Introduction: Bladder cancer is the most common cancer of the urinary tract. Aromatic amines
are incriminated in the pathogenesis of bladder cancer. While many people are exposed to it, only a
small proportion of the exposed individuals develop bladder cancer indicating the contribution of
genetic variation, namely N-acetyltransferases (NATs) phenotypes (slow and fast acetylator) which
are involved in detoxification of aromatic amines and other carcinogenic toxins. Slow acetylators
are less efficient in metabolizing aromatic amines, increased toxic burden and subsequently
Objectives: The aim of this study was to determine whether NAT2 gene polymorphisms (M1, M2
and M3) are associated with bladder cancer formation and with high stage and grade of the tumor.
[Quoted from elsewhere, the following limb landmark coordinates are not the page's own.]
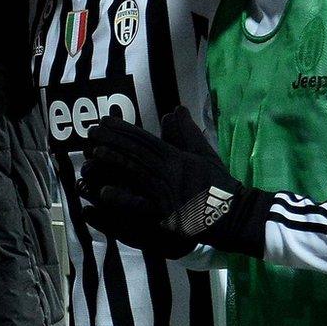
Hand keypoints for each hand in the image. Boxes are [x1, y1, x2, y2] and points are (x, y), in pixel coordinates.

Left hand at [79, 108, 268, 257]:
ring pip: (138, 174)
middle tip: (91, 132)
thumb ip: (186, 134)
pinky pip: (142, 206)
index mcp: (178, 158)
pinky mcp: (168, 215)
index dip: (125, 130)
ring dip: (116, 163)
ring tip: (94, 153)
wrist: (236, 215)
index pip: (147, 140)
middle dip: (114, 142)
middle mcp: (172, 172)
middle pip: (138, 153)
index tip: (104, 122)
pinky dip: (125, 199)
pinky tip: (105, 192)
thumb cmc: (218, 186)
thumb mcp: (204, 156)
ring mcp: (169, 193)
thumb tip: (174, 110)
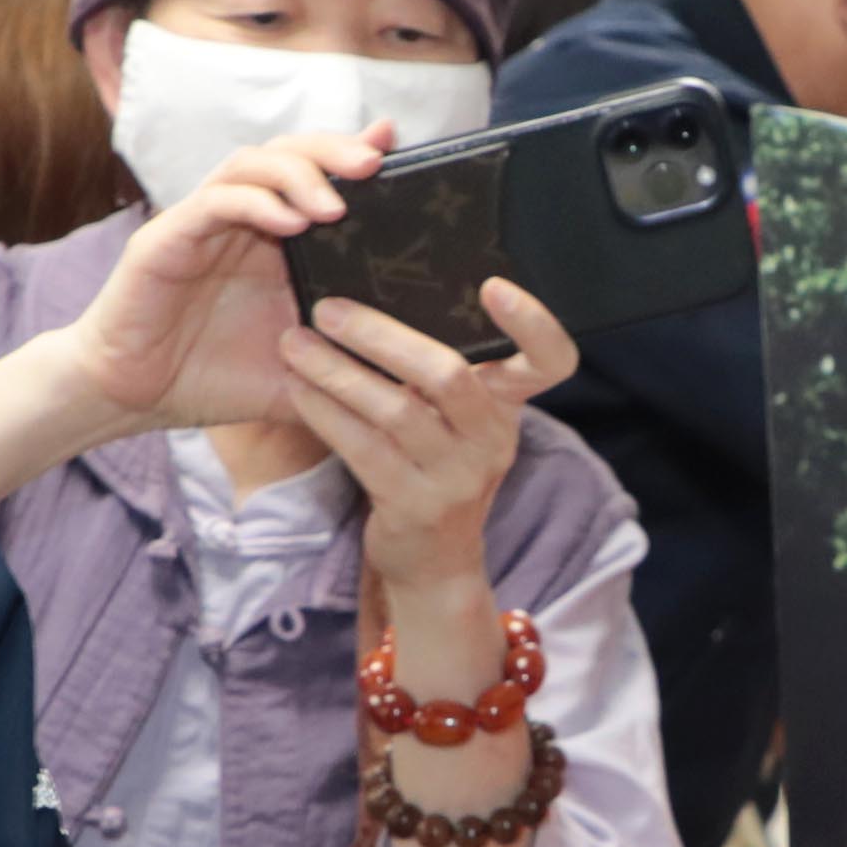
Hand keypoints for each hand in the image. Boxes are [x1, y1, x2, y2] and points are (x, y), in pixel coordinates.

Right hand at [46, 131, 390, 438]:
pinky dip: (251, 203)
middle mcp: (241, 221)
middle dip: (333, 150)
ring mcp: (203, 223)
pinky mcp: (167, 238)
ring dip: (296, 174)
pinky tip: (286, 222)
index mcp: (275, 242)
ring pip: (250, 164)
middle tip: (374, 165)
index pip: (318, 176)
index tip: (396, 145)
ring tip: (334, 205)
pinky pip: (213, 203)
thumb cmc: (211, 381)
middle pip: (289, 153)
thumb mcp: (298, 375)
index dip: (353, 152)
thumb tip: (414, 380)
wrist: (133, 399)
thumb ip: (345, 365)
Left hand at [291, 276, 564, 607]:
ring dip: (336, 371)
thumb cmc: (437, 465)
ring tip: (294, 342)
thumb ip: (445, 365)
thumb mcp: (460, 418)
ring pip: (395, 411)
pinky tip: (296, 386)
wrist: (435, 563)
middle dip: (382, 335)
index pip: (551, 360)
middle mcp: (491, 439)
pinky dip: (324, 412)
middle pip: (448, 374)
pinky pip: (362, 448)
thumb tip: (379, 286)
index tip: (492, 284)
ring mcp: (456, 478)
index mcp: (509, 404)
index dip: (533, 322)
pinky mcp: (413, 507)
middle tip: (328, 308)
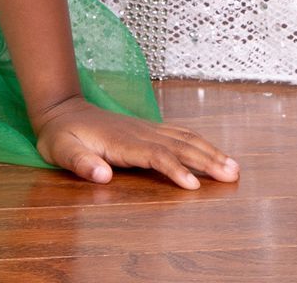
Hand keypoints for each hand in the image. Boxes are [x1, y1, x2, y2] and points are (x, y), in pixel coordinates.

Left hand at [32, 96, 238, 190]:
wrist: (62, 110)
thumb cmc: (61, 136)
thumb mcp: (61, 151)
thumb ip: (80, 163)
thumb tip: (102, 175)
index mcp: (121, 142)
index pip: (154, 155)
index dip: (174, 169)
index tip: (194, 186)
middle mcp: (139, 133)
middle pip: (178, 145)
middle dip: (207, 160)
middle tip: (233, 175)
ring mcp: (145, 129)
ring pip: (184, 138)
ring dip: (210, 151)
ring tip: (234, 167)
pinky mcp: (148, 130)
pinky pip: (179, 134)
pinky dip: (200, 143)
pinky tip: (215, 153)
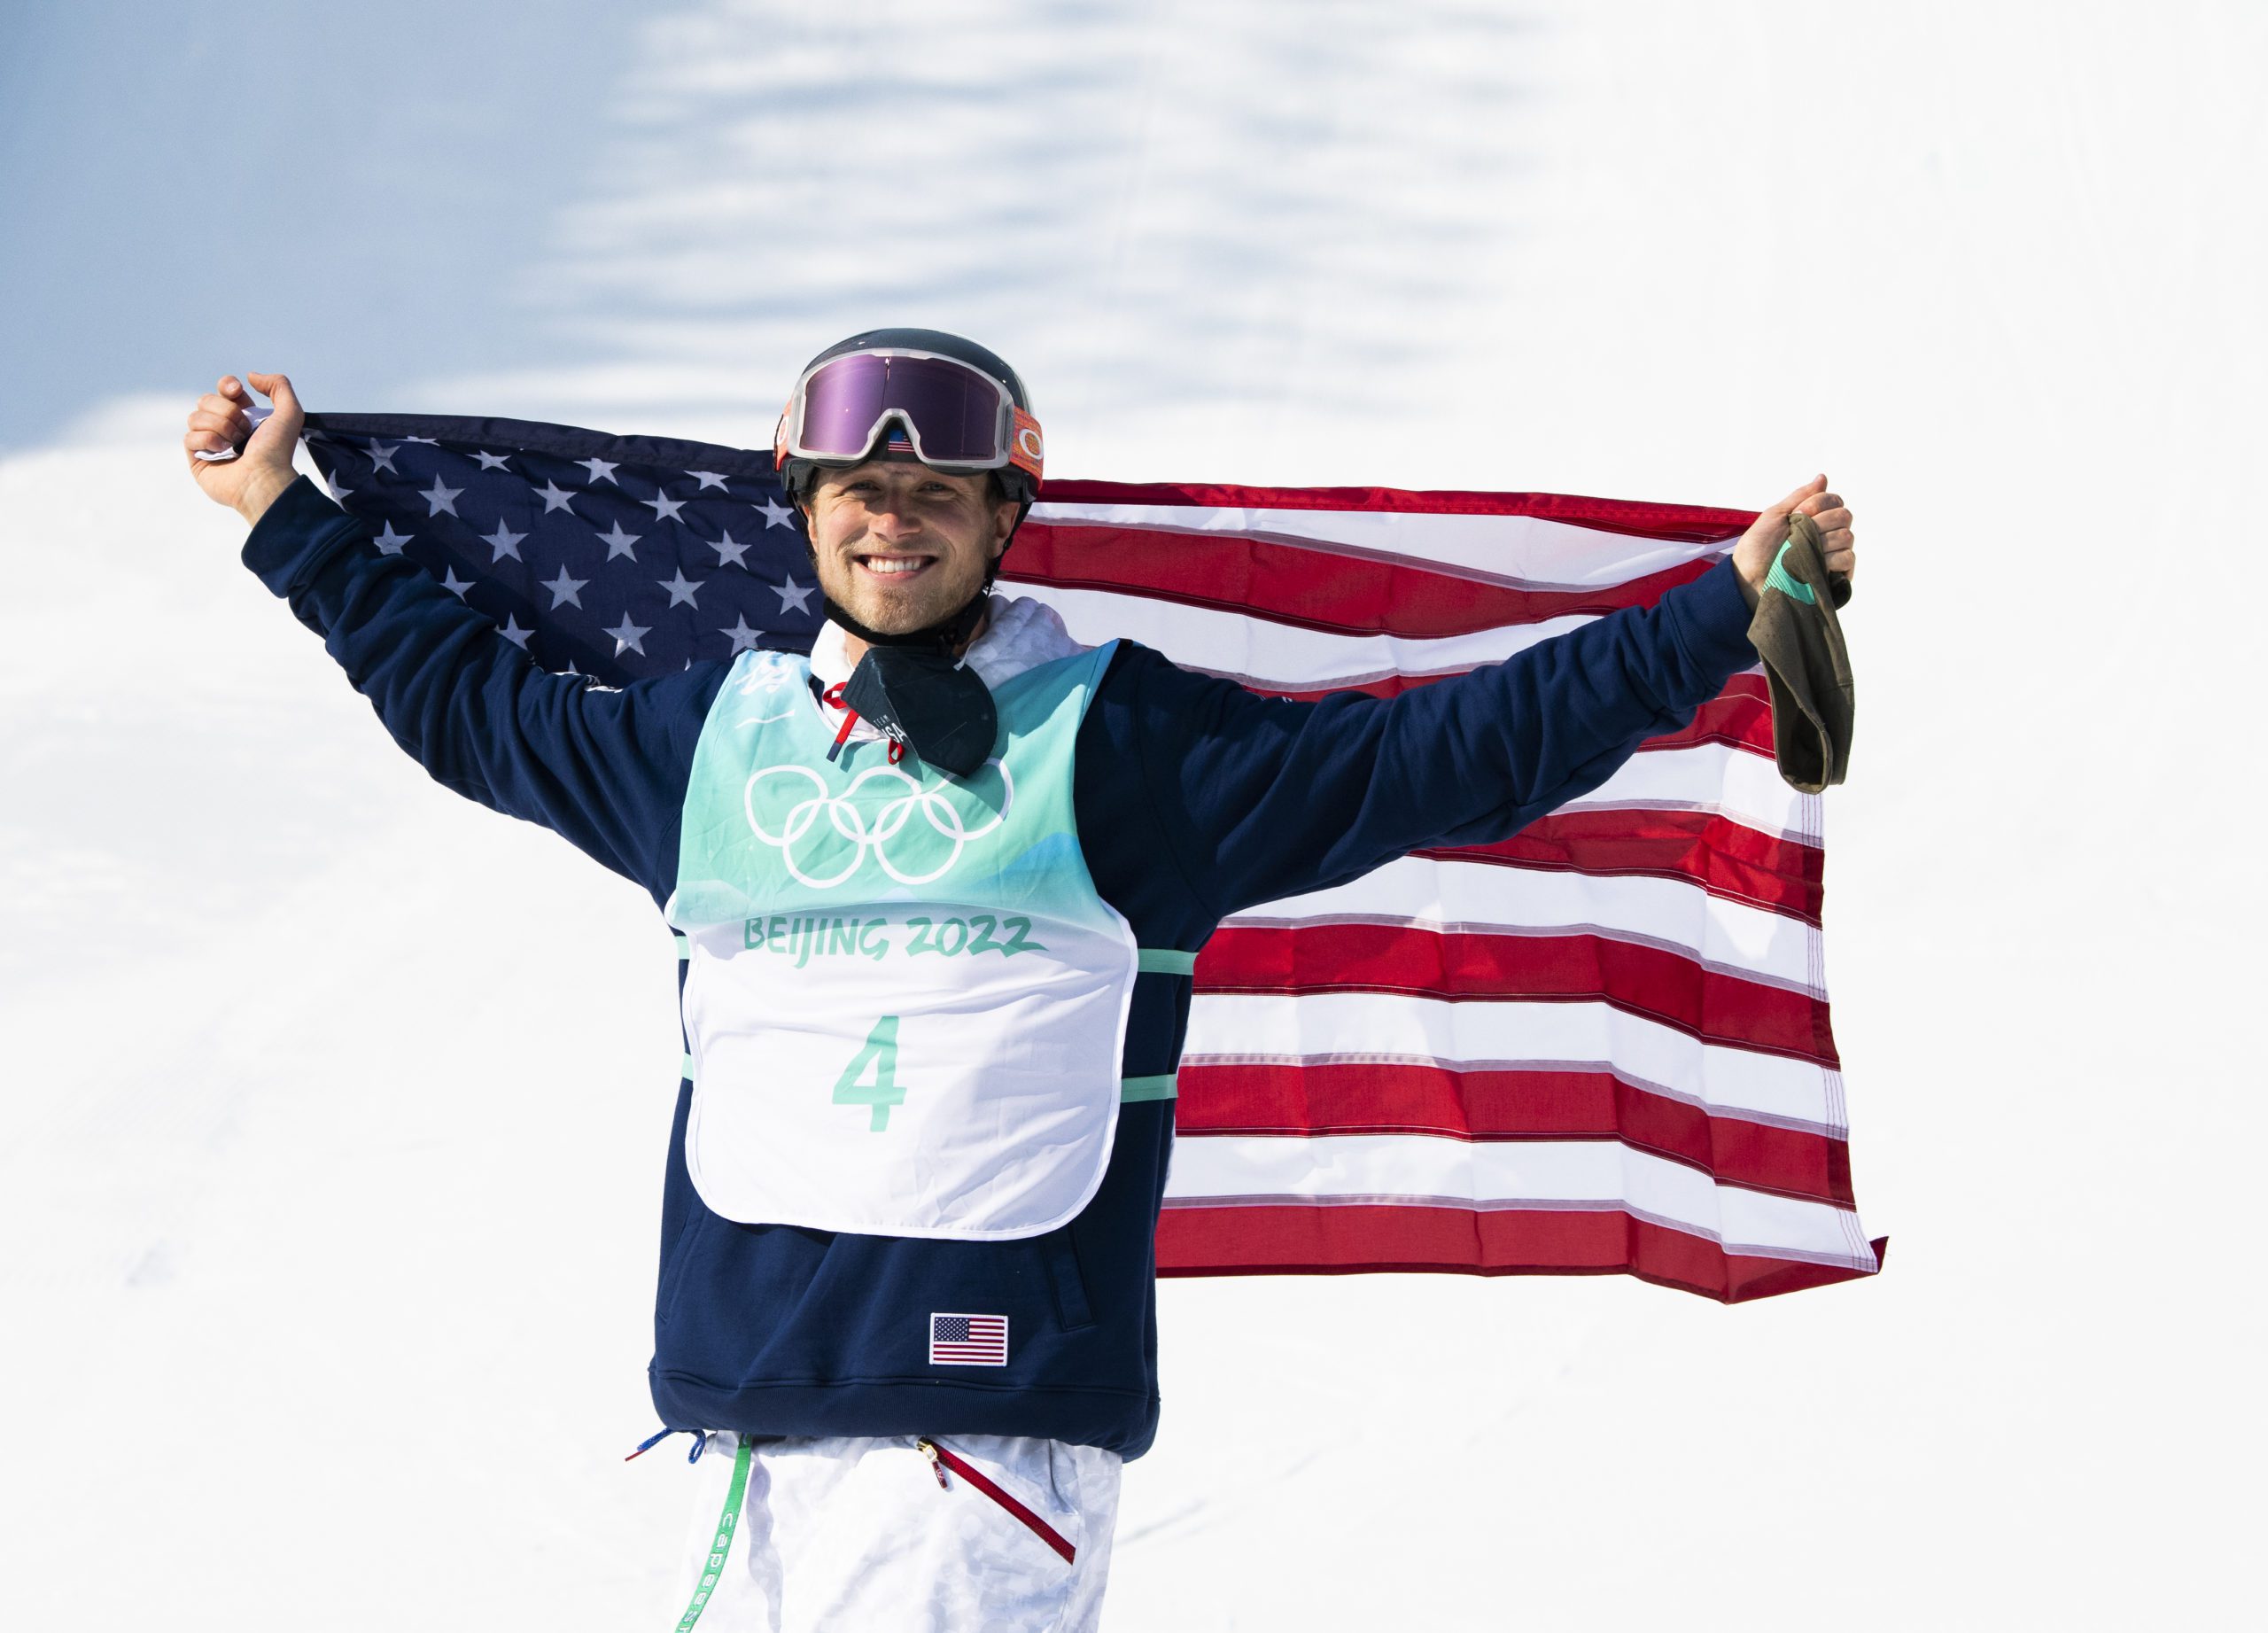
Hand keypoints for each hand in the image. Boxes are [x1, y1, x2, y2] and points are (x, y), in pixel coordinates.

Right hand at [184, 372, 305, 524]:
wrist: (265, 479)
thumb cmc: (278, 451)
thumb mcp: (290, 412)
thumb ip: (279, 385)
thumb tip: (250, 376)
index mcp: (244, 416)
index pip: (224, 389)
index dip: (227, 385)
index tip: (237, 390)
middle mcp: (224, 428)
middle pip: (206, 399)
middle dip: (227, 412)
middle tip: (245, 431)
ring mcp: (209, 443)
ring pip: (195, 416)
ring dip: (220, 428)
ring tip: (236, 445)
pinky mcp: (197, 459)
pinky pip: (189, 437)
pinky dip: (208, 442)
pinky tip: (223, 453)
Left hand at [1731, 474, 1856, 608]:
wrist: (1748, 578)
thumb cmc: (1757, 548)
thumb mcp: (1775, 515)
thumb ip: (1800, 495)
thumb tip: (1823, 477)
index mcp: (1814, 520)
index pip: (1835, 501)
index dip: (1819, 504)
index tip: (1797, 515)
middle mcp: (1827, 536)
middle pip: (1844, 516)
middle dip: (1820, 522)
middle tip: (1797, 534)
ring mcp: (1832, 556)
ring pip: (1847, 536)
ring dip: (1822, 541)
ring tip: (1800, 553)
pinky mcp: (1835, 576)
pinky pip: (1847, 558)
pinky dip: (1831, 559)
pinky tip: (1813, 565)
Patients and Methods: This study was conducted on 35 Egyptian bladder cancer patients. Patients
further subdivided according to tumor stage and grade. Fifteen patients with benign renal diseases
as a pathological control group, in addition to 15 apparently healthy subjects as a healthy control
group included in the study. Assay of NAT2 gene single nucleotide polymorphisms (SNPs) was
conducted by polymerase chain reaction and restriction fragment length polymorphism (PCRRFLP) technique.
Results: Regarding the frequency of NAT2 gene polymorphism, our study revealed that M1
(C481T) mutation was significantly more frequent in patients than controls groups, however no
significant differences with M2 or M3 was seen.
Conclusion: This investigation implies that NAT2 genotype exhibit no association with the risk
of developing bladder cancer, either alone or with smoking. Moreover, there was no association
between NAT2 polymorphism and different stages and grades of bladder cancer.